Work order
Leaving out the images, please reproduce each line below exactly.

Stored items
------------------------------

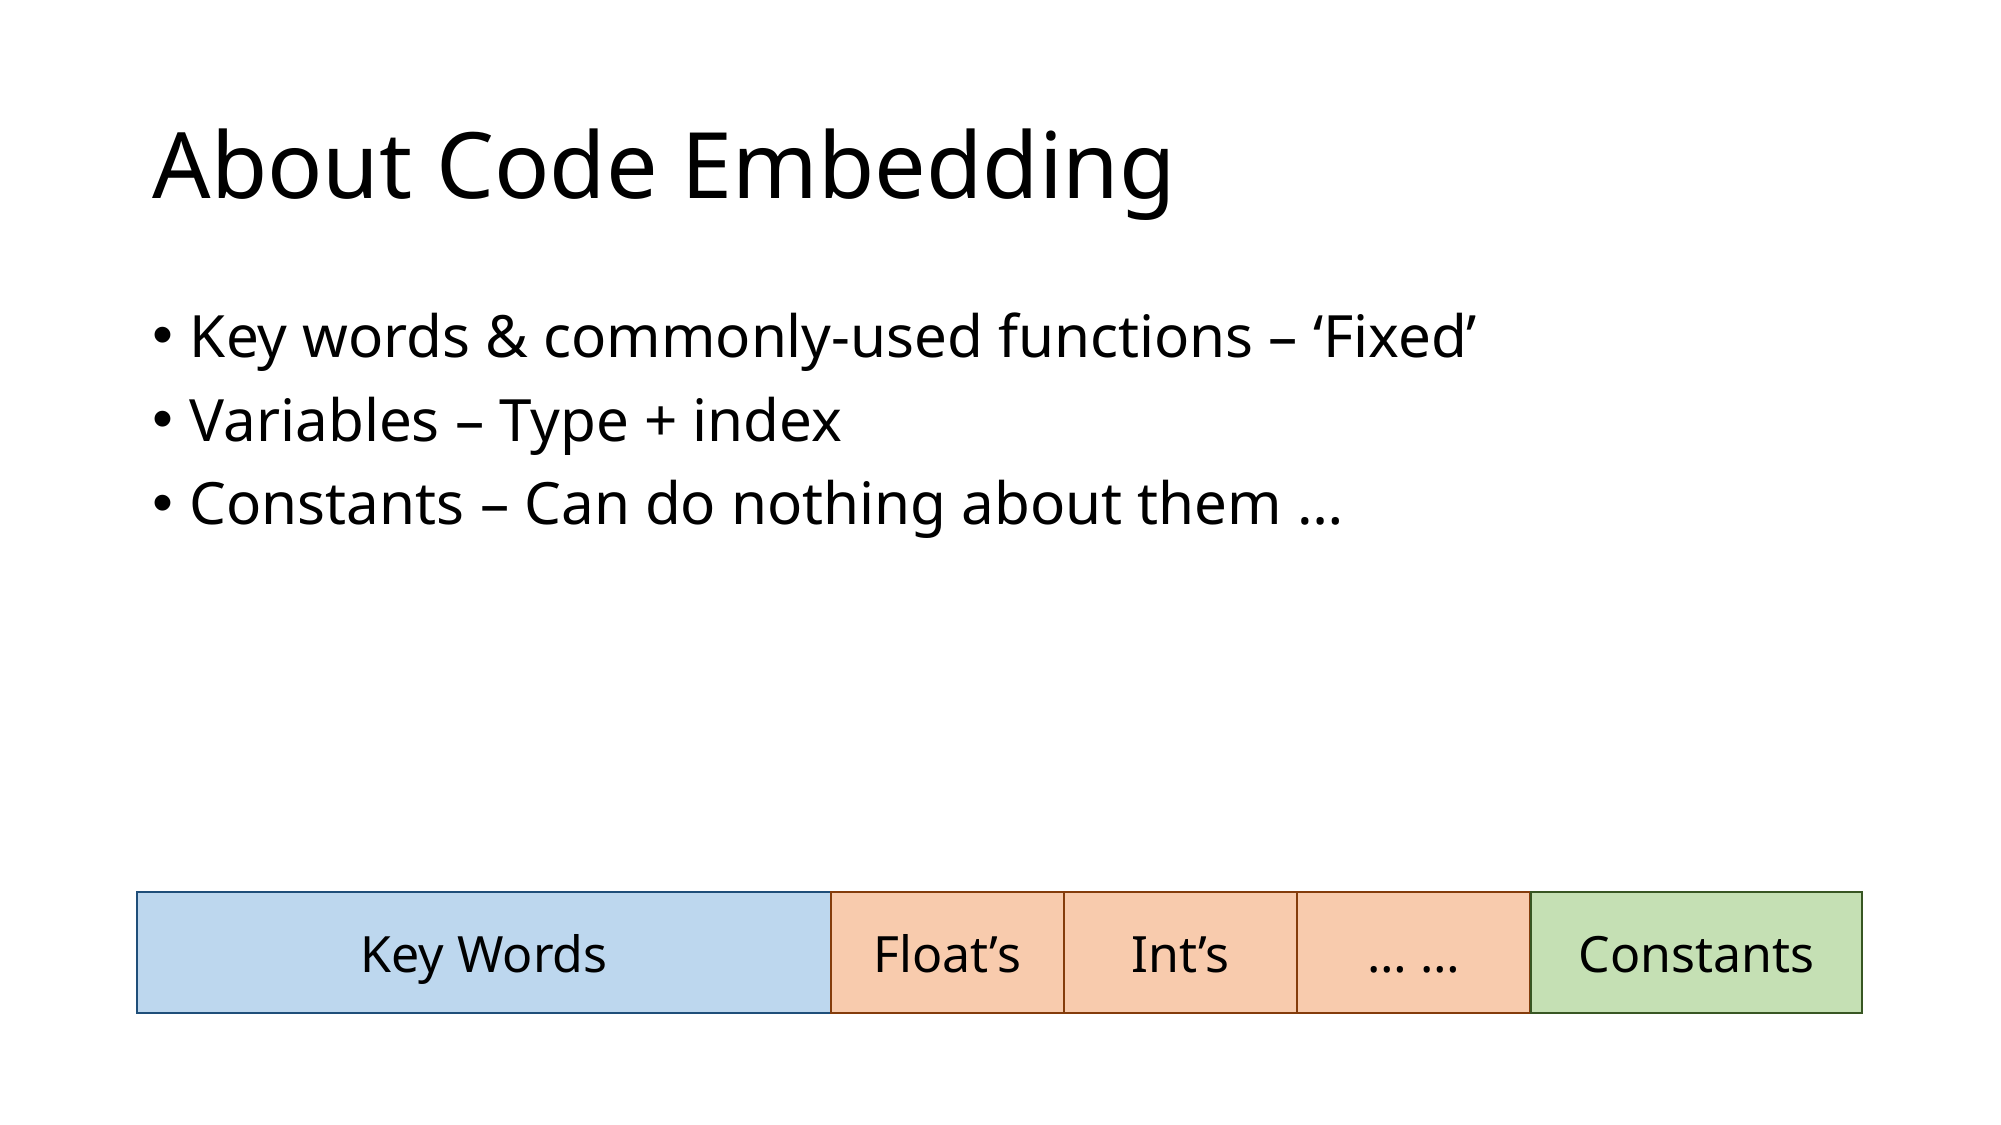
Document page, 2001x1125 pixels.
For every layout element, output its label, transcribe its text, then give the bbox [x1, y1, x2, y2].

list Key words & commonly-used functions – ‘Fixed’ Variables – Type + index Constants – Can do nothing about them … [137, 299, 1863, 891]
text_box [137, 891, 1863, 1014]
title About Code Embedding [137, 59, 1863, 278]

------------------------------

Exercise solution
Document page, 2001x1125 pixels.
For every layout element, output its label, transcribe its text, then give the bbox [x1, y1, x2, y2].

list Key words & commonly-used functions – ‘Fixed’ Variables – Type + index Constants – Can do nothing about them … [137, 299, 1863, 891]
text_box [137, 891, 1863, 1014]
title About Code Embedding [137, 59, 1863, 278]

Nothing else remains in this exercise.